Prosecutor Charles Wolverton said that, “It was a Camden officer, in the person of Admiral Wilson, who taught the Kaiser and his war-lords that there is no such word as ‘impossible’ to be found in all the historic records of the American Navy.” 

Post-War Career 

From July of 1919 until June of 1921, Admiral Wilson served as Commander-in-ChiefUS Atlantic Fleet.  Between 1921-1925 he held the post of Commander-in-Chief of the US Battle Fleet, touring the Caribbean and Pacific, and Superintendent of the US Naval Academy.   

While at the Naval AcademyWilson wanted to make the institution “more humane” and cracked down on hazing among the midshipmen.  He also established the academy’s first PT department and the Ring Dance.  The Ring Dance, a formal ball, is considered a “rite-of-passage” where midshipmen have their class rings blessed by navy chaplains in a bowl of water, “collected from the seven seas.  The tradition represents their marriage to the Navy. 

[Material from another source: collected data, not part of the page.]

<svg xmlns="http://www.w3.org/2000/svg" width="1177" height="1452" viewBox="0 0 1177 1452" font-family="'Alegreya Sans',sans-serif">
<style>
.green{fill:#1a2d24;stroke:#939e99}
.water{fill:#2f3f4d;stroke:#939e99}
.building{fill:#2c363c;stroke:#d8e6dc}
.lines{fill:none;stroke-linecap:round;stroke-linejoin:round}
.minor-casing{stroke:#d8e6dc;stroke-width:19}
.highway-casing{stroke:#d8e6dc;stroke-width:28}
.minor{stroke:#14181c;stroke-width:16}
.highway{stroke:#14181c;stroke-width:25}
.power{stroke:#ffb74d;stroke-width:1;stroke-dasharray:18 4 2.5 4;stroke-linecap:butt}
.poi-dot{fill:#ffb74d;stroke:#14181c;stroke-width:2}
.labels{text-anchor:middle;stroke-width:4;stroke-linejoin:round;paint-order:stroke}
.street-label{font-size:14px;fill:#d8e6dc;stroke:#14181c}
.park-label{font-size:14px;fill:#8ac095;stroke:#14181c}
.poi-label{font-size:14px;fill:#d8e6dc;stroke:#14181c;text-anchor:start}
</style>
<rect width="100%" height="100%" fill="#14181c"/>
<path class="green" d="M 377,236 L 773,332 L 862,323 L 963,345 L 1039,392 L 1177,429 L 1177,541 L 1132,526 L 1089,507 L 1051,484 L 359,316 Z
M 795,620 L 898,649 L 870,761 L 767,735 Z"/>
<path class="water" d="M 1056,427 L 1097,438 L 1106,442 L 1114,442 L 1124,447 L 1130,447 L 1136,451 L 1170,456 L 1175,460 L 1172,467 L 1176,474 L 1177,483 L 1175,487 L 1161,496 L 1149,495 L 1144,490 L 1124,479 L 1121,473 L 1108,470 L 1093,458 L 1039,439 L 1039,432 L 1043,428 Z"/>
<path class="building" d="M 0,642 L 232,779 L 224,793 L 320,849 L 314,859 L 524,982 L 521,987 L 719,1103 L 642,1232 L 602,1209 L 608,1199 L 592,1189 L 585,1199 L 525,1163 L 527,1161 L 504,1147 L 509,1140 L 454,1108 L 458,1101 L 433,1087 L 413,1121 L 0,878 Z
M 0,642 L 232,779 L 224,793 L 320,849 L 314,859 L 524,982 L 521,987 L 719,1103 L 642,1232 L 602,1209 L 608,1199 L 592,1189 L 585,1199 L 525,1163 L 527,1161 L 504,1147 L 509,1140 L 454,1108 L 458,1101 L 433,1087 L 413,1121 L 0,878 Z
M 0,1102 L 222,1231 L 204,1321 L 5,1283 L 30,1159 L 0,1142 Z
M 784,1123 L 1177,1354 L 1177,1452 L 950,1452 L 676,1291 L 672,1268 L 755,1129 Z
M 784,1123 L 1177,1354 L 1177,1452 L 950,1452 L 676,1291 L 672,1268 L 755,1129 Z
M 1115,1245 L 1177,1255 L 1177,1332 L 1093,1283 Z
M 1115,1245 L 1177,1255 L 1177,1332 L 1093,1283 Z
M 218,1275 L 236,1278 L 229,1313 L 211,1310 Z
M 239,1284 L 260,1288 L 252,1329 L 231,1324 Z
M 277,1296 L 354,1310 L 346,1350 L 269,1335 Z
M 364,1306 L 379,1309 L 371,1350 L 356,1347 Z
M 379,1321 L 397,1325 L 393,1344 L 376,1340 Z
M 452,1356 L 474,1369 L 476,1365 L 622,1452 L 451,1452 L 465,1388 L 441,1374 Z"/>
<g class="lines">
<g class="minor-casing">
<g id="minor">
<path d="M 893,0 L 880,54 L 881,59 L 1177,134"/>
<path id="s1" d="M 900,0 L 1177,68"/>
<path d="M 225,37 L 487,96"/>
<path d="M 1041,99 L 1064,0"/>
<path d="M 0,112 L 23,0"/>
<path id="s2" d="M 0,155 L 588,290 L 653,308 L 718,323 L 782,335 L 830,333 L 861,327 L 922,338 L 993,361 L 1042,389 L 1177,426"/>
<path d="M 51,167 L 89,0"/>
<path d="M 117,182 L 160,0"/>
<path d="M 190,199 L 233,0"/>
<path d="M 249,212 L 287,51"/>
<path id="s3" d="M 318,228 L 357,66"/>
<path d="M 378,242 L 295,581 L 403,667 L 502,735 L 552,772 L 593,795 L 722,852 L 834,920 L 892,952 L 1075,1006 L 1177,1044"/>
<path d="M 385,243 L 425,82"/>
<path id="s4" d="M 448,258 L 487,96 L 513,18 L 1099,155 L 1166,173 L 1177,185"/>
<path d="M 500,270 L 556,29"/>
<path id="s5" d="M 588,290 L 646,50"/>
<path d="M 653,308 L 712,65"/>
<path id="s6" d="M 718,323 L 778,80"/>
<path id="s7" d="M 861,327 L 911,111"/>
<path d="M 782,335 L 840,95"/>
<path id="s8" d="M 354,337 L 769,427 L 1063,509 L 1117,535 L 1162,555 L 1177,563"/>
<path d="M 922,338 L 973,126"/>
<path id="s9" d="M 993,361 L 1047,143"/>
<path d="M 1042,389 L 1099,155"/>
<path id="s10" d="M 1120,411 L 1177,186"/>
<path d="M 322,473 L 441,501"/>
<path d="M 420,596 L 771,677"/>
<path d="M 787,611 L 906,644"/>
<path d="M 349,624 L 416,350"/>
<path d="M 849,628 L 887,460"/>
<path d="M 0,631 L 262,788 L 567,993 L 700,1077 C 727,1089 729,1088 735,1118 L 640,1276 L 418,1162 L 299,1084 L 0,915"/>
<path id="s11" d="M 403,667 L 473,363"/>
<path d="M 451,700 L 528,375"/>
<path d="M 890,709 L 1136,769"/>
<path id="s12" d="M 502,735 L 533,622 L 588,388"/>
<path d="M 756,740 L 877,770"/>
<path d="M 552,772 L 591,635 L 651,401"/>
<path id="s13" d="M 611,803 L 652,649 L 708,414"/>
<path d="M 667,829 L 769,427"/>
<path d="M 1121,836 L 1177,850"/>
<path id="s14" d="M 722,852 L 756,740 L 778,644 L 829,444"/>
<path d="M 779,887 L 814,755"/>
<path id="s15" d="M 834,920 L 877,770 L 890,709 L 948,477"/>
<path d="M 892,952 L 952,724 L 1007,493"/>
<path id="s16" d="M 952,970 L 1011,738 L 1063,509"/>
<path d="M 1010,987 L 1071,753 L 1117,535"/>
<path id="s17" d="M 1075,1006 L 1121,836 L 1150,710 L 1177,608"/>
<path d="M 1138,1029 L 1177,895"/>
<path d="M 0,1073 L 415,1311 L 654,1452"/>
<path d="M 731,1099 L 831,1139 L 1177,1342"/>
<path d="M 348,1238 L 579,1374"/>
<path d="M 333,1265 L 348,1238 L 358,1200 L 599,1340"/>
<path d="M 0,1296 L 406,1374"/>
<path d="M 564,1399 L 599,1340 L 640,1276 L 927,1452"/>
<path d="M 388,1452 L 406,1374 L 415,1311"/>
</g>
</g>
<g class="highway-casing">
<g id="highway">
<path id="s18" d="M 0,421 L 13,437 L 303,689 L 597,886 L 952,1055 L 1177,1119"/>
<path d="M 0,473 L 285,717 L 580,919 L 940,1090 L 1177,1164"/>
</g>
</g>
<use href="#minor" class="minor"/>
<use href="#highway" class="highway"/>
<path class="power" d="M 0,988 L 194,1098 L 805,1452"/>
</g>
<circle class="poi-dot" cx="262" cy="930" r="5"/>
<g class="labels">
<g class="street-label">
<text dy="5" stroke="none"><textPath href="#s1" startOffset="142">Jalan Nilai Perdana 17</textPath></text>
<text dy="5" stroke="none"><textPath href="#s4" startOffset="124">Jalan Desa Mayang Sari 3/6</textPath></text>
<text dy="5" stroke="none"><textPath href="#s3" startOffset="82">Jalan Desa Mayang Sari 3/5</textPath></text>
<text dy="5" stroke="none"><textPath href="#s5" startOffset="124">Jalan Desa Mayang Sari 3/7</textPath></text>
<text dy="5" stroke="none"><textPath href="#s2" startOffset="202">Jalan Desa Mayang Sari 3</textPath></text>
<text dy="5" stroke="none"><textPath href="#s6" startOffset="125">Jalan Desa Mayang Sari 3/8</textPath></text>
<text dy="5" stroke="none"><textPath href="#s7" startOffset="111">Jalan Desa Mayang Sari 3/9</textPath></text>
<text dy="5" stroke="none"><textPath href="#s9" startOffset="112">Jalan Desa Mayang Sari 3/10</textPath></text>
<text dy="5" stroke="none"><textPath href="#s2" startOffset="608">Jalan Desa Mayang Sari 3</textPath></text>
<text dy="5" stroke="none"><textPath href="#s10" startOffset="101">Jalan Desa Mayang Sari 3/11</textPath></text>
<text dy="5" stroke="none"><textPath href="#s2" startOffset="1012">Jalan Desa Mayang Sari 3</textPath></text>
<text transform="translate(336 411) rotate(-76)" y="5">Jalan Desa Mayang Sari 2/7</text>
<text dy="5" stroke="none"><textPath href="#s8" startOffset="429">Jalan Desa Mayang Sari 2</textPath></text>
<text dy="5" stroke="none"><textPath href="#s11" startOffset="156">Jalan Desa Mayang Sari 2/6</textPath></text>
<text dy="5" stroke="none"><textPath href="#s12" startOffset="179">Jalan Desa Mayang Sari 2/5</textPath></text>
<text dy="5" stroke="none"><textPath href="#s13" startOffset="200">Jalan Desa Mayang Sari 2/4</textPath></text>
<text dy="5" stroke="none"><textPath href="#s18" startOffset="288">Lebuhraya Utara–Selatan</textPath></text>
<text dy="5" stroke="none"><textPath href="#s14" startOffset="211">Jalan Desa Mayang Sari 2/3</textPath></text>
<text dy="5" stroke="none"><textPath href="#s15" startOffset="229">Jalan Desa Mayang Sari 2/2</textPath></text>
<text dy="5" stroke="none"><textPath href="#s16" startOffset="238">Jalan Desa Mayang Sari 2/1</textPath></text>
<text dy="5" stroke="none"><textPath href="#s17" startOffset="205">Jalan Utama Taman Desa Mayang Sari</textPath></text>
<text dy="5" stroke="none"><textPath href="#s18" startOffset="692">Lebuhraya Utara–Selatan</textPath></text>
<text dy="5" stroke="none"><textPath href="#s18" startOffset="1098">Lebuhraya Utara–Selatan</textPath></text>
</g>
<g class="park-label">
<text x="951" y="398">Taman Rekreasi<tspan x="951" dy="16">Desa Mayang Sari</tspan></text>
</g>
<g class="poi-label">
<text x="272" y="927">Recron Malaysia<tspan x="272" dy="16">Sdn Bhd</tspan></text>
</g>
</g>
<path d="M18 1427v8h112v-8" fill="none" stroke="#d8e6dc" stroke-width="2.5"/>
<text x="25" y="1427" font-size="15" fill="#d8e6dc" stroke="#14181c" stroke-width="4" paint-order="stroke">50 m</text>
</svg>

In honor of the hometown hero, a two-and-a-half mile length of US Route 30, between the Benjamin Franklin Bridge in Camden to the Pennsauken Route 70 overpass, was changed from Bridge Approach Boulevard to Admiral Wilson Boulevard in 1929.  The name was in effect, but not official until Camden Mayor Winfield Price oversaw the passage of a resolution in 1937, solidifying the name in legality, according to the Courier-Post.  Neighboring Pennsauken Township followed suit. 

The Camden native retired and, in 1954, he died in New York City, just three weeks shy of his 93rd birthday.  He was buried with honors in Arlington National Cemetery, where his wife, Ada Chapman Wilson, was later interred when she died in the summer of 1963, also at the age of 92. 

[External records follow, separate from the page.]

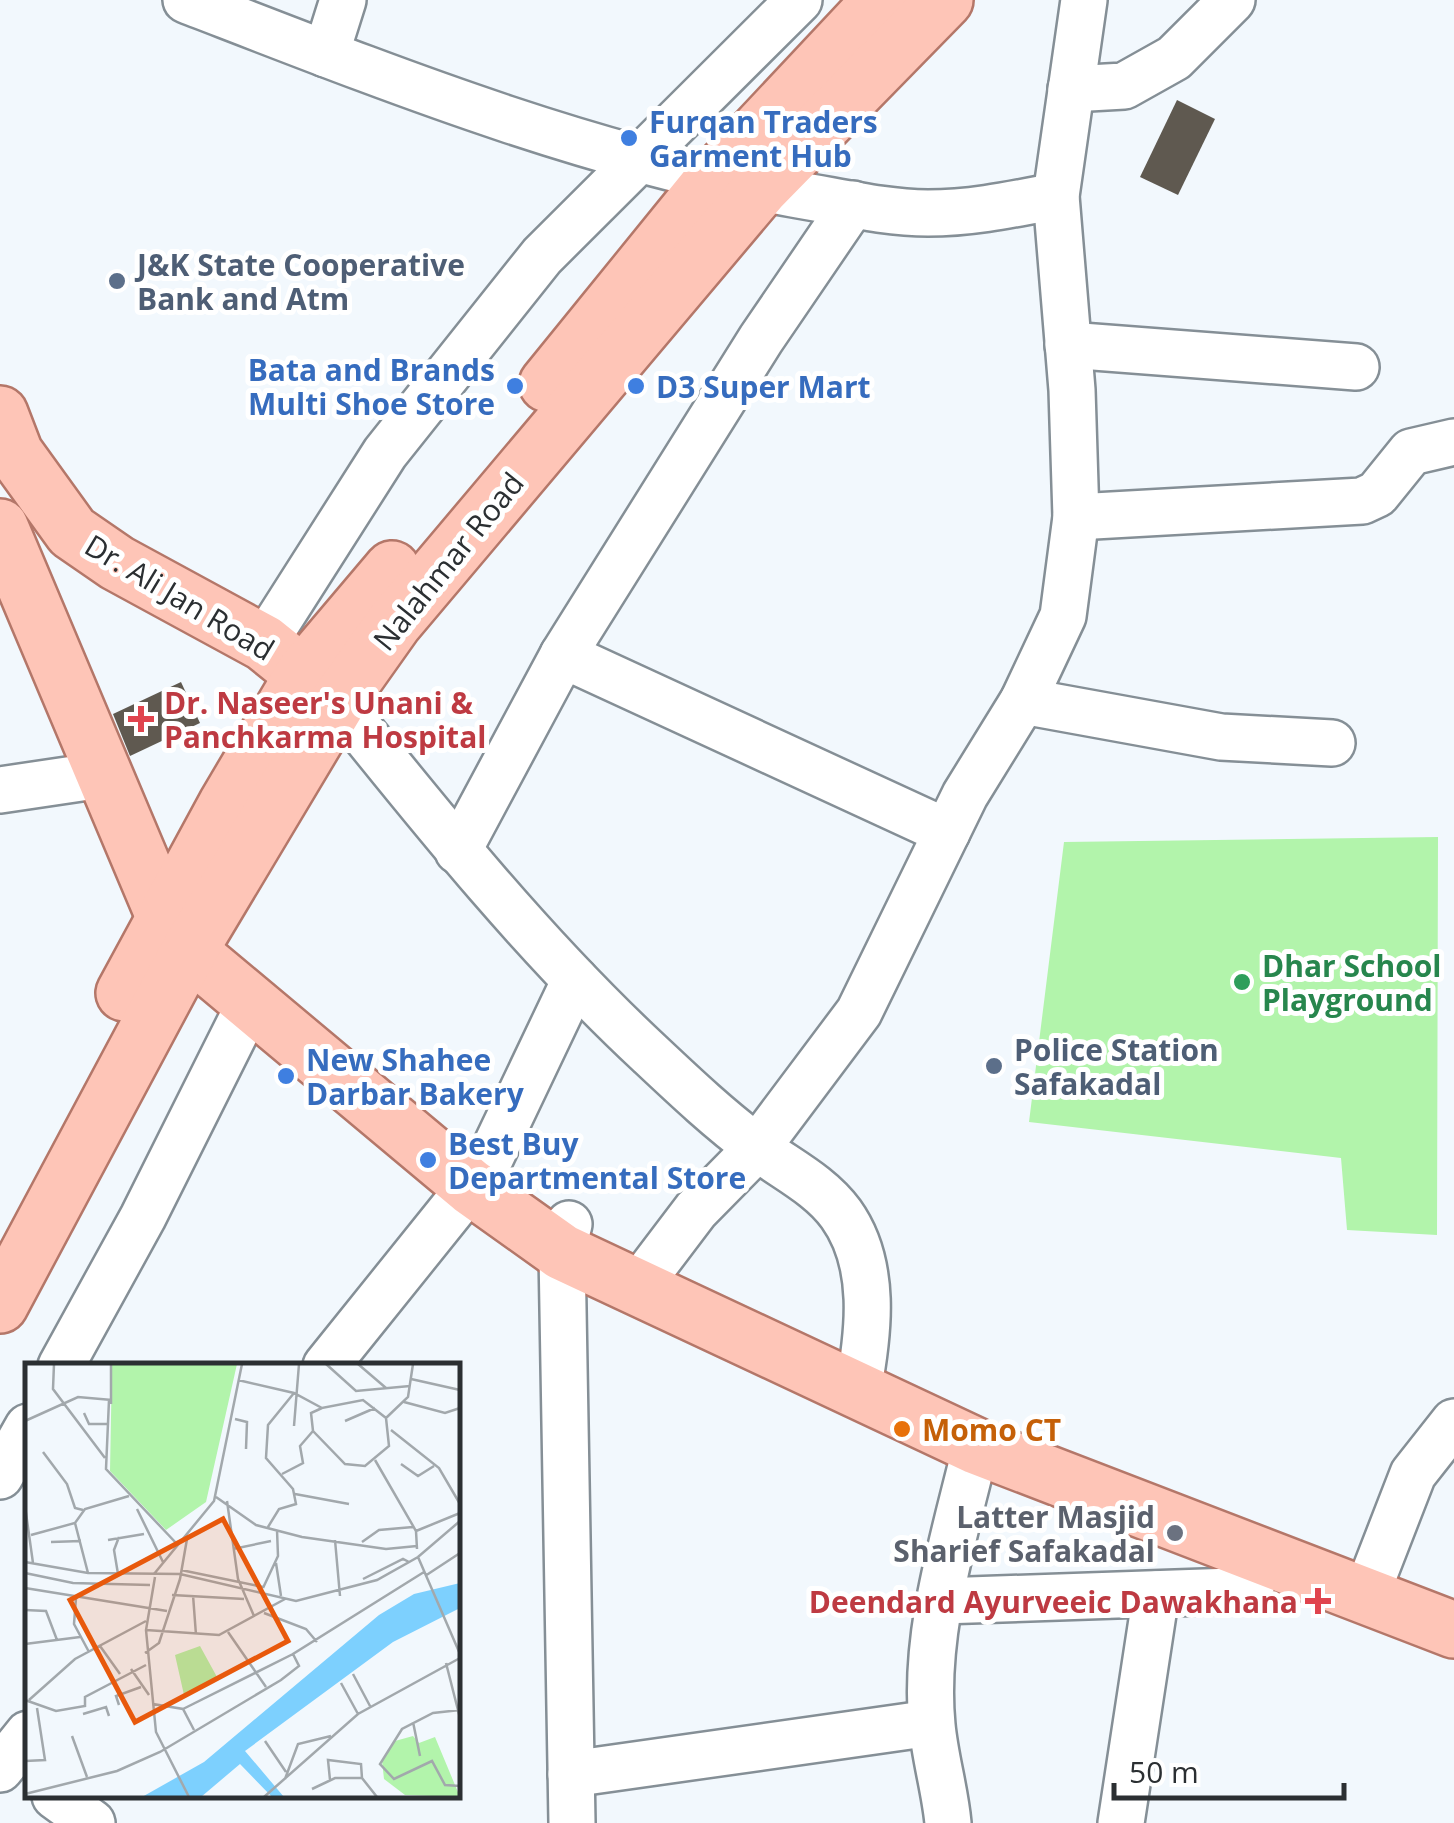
<svg xmlns="http://www.w3.org/2000/svg" width="1454" height="1823" font-family="'Open Sans',sans-serif">
  <style>
    .green { fill: #b2f4ab }
    .building { fill: #5f5950 }
    .lines { fill: none; stroke-linecap: round; stroke-linejoin: round }
    .minor-casing { stroke: #858f96; stroke-width: 50 }
    .major-casing { stroke: #b47769; stroke-width: 60 }
    .minor { stroke: #fff; stroke-width: 45 }
    .major { stroke: #fec5b7; stroke-width: 55 }
    .shop-dot { fill: #3f7fe0; stroke: #fff; stroke-width: 4 }
    .service-dot { fill: #5c6f8a; stroke: #fff; stroke-width: 4 }
    .health-dot { fill: #e0444e; stroke: #fff; stroke-width: 4 }
    .leisure-dot { fill: #2e9e5b; stroke: #fff; stroke-width: 4 }
    .food-dot { fill: #e8710a; stroke: #fff; stroke-width: 4 }
    .worship-dot { fill: #6b7280; stroke: #fff; stroke-width: 4 }
    .labels { text-anchor: middle; dominant-baseline: central; stroke-width: 10; stroke-linejoin: round; paint-order: stroke }
    .shop-label { font-size: 30px; font-weight: bold; fill: #366cbe; stroke: #fff; text-anchor: start }
    .service-label { font-size: 30px; font-weight: bold; fill: #4e5e75; stroke: #fff; text-anchor: start }
    .street-label { font-size: 30px; fill: #2b2f32; stroke: #fff }
    .health-label { font-size: 30px; font-weight: bold; fill: #be3a42; stroke: #fff; text-anchor: start }
    .leisure-label { font-size: 30px; font-weight: bold; fill: #27864d; stroke: #fff; text-anchor: start }
    .food-label { font-size: 30px; font-weight: bold; fill: #c56008; stroke: #fff; text-anchor: start }
    .worship-label { font-size: 30px; font-weight: bold; fill: #5b616d; stroke: #fff; text-anchor: end }
    .inset-road { fill: none; stroke: #a2a8ac; stroke-width: 2.5 }
    .view { fill: #e8590c; fill-opacity: 0.15; stroke: #e8590c; stroke-width: 5 }
    .inset-edge { fill: none; stroke: #2b2f32; stroke-width: 5 }
  </style>
  <rect width="100%" height="100%" fill="#f2f8fd"/>
  <path class="green" d="M1438,837L1437,1235L1347,1230L1341,1158L1029,1122L1064,842Z"/>
  <g class="building">
    <path d="M1177,100L1215,119L1178,195L1140,177Z"/>
    <path d="M181,682L200,723L130,756L113,714Z"/>
  </g>
  <g class="lines">
    <defs>
      <g id="minor">
        <path d="M186,0C383,76 584,157 793,194C837,201 884,213 928,213C972,213 1014,204 1056,196"/>
        <path d="M326,54L343,0"/>
        <path d="M1071,89L1124,86L1174,58L1232,0"/>
        <path d="M1068,345L1356,367"/>
        <path d="M1076,517L1362,501L1377,494L1411,452L1454,442"/>
        <path d="M264,643L385,453L542,256L799,0"/>
        <path d="M563,655L947,832"/>
        <path d="M1023,701L1221,737L1332,743"/>
        <path d="M338,702C436,824 535,947 650,1054C684,1086 720,1120 758,1148C786,1169 820,1185 841,1214C877,1264 869,1332 858,1390"/>
        <path d="M0,790L108,774"/>
        <path d="M458,851L563,655L761,339L853,204"/>
        <path d="M569,1224L562,1252L572,1823"/>
        <path d="M652,1268L696,1210L757,1148L859,1012L965,795L1023,701L1063,616L1076,517L1072,390L1056,196L1084,0"/>
        <path d="M61,1366L143,1217L250,1003"/>
        <path d="M326,1366L486,1167L575,980"/>
        <path d="M0,1476L28,1427"/>
        <path d="M1373,1577L1413,1474L1454,1422"/>
        <path d="M941,1601L1233,1591L1246,1588L1269,1561"/>
        <path d="M0,1769L28,1734"/>
        <path d="M571,1774L931,1723"/>
        <path d="M55,1796L92,1823"/>
        <path d="M948,1823C945,1790 935,1758 932,1725C923,1632 955,1535 976,1446"/>
        <path d="M1121,1823L1156,1594"/>
      </g>
      <g id="major">
        <path d="M547,384L715,177L881,0"/>
        <path d="M0,414L15,453L72,532L117,563L264,643L331,697"/>
        <path d="M0,527L164,916"/>
        <path d="M189,951L471,1187L562,1252L976,1446L1454,1630"/>
        <path d="M124,993L226,805L304,673L392,569"/>
        <path d="M0,1305L189,951L338,702L394,623L761,188L945,0"/>
      </g>
    </defs>
    <use href="#minor" class="minor-casing"/>
    <use href="#major" class="major-casing"/>
    <use href="#minor" class="minor"/>
    <use href="#major" class="major"/>
  </g>
  <g class="shop-dot">
    <circle cx="629" cy="138" r="10"/>
    <circle cx="515" cy="386" r="10"/>
    <circle cx="636" cy="386" r="10"/>
    <circle cx="286" cy="1076" r="10"/>
    <circle cx="428" cy="1160" r="10"/>
  </g>
  <g class="service-dot">
    <circle cx="117" cy="281" r="10"/>
    <circle cx="994" cy="1066" r="10"/>
  </g>
  <g class="health-dot">
    <path d="M136 704h10v10h10v10h-10v10h-10v-10h-10v-10h10z"/>
    <path d="M1313 1586h10v10h10v10h-10v10h-10v-10h-10v-10h10z"/>
  </g>
  <circle class="leisure-dot" cx="1242" cy="982" r="10"/>
  <circle class="food-dot" cx="902" cy="1429" r="10"/>
  <circle class="worship-dot" cx="1175" cy="1533" r="10"/>
  <g class="labels">
    <g class="shop-label">
      <text x="649" y="121">Furqan Traders<tspan x="649" dy="34">Garment Hub</tspan></text>
      <text x="495" y="369" text-anchor="end">Bata and Brands<tspan x="495" dy="34">Multi Shoe Store</tspan></text>
      <text x="656" y="386">D3 Super Mart</text>
      <text x="306" y="1059">New Shahee<tspan x="306" dy="34">Darbar Bakery</tspan></text>
      <text x="448" y="1143">Best Buy<tspan x="448" dy="34">Departmental Store</tspan></text>
    </g>
    <g class="service-label">
      <text x="137" y="264">J&amp;K State Cooperative<tspan x="137" dy="34">Bank and Atm</tspan></text>
      <text x="1014" y="1049">Police Station<tspan x="1014" dy="34">Safakadal</tspan></text>
    </g>
    <g class="street-label">
      <text transform="translate(448 561) rotate(-51)">Nalahmar Road</text>
      <text transform="translate(180 597) rotate(31)">Dr. Ali Jan Road</text>
    </g>
    <g class="health-label">
      <text x="164" y="702">Dr. Naseer's Unani &amp;<tspan x="164" dy="34">Panchkarma Hospital</tspan></text>
      <text x="1298" y="1601" text-anchor="end">Deendard Ayurveeic Dawakhana</text>
    </g>
    <g class="leisure-label">
      <text x="1262" y="965">Dhar School<tspan x="1262" dy="34">Playground</tspan></text>
    </g>
    <g class="food-label">
      <text x="922" y="1429">Momo CT</text>
    </g>
    <g class="worship-label">
      <text x="1155" y="1516">Latter Masjid<tspan x="1155" dy="34">Sharief Safakadal</tspan></text>
    </g>
  </g>
  <g transform="translate(25 1363)">
    <rect width="435" height="435" fill="#f2f8fd"/>
    <path d="M87,1H212L181,139L141,167L85,108ZM175,283L192,314L159,332L150,292ZM388,373L394,380L410,374L435,434L380,432L359,416L357,398L370,378Z" fill="#b2f4ab"/>
    <path d="M435,220V245L368,279L220,388L259,434H247L215,401L176,434H117L179,399L354,252L389,231Z" fill="#7dd0fe"/>
    <path class="inset-road" d="M29,1L28,26L80,95M301,1L331,28L385,23M333,1L361,25M386,16L435,27M213,17L269,30L297,45L338,37L361,55L364,83L340,103L320,101L288,68L286,50L297,45M84,37L81,106L152,181M379,39L420,50L435,45M86,41V1M59,50L64,61H82M361,55L383,34L388,1M210,56L222,59L221,86M0,58L53,34L87,37M320,58L350,45M269,63L274,1M366,67L414,105L435,141M18,89L42,121L50,145L58,147M350,97L391,168L392,186M376,101L393,113L409,103M257,111L278,100L275,83L288,68M270,131L324,141M191,134L231,162L277,174L361,186L392,183M202,138L213,216L229,253M0,143L8,200M112,146L138,199M50,160L63,210M243,164L254,146L271,141L268,126L241,95L243,62L269,30M391,168L435,150M6,172L50,160L60,146L104,133M83,177L119,171M310,177L315,233M26,179L56,178M337,179L354,167L388,164M208,186L246,178M393,194L435,291M0,199L63,210L155,211L271,238L352,217L393,194L435,158M251,200L256,233M156,207L238,224M0,210L48,220L125,222M93,211L89,187L94,174M129,211L189,138L217,1M400,213L435,190M130,214L121,267L131,369L164,434M155,216L162,176M338,216L378,196L384,199M0,225L142,248M238,225L253,193L252,167M147,232L219,236M168,232L171,272M51,235L49,261L64,289M0,247L21,248L32,277M239,250L281,266L292,279M121,267L194,272L260,236M203,269L241,324M0,281L55,274M75,283L95,311M120,290L134,280L155,216M421,300L435,355M106,306L124,332M328,311L345,343M316,320L333,351M0,337L31,348L60,343V334L121,302M4,337L50,296L121,258M128,341L158,346L169,367M94,342L91,333L116,324M158,346L268,291M435,347L408,350L377,366L355,401L369,416L407,398L420,422L435,423M58,351L81,344L84,353M388,359L395,393M47,373L62,414M240,378L261,409M0,398L20,397L12,345M260,416L273,381L306,373M305,417L303,397L336,401L337,415L352,434M287,426L310,415H337M0,431L92,408L135,389L256,317L274,303L268,291L399,209M239,434L333,351L435,295"/>
    <path class="view" d="M198,156L263,278L110,359L45,237Z"/>
    <rect width="435" height="435" class="inset-edge"/>
  </g>
  <path d="M1114 1783v15h230v-15" fill="none" stroke="#2b2f32" stroke-width="5"/>
  <text x="1129" y="1783" font-size="30" fill="#2b2f32" stroke="#ffffff" stroke-width="8" paint-order="stroke">50 m</text>
</svg>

In addition to the naming of Admiral Wilson Boulevard, Camden’s seafaring son was honored when the USS Henry B. Wilson (DDG-7) was commissioned in 1960.  A destroyer armed with guided missiles, the USS Henry B. Wilson conducted tests throughout the Pacific, later serving in support of the Vietnam War.  The vessel earned the Republic of Vietnam’s Meritorious Unit Citation and operated in subsequent evacuation missions in 1975.  The ship bearing the admiral’s name was decommissioned in 1989.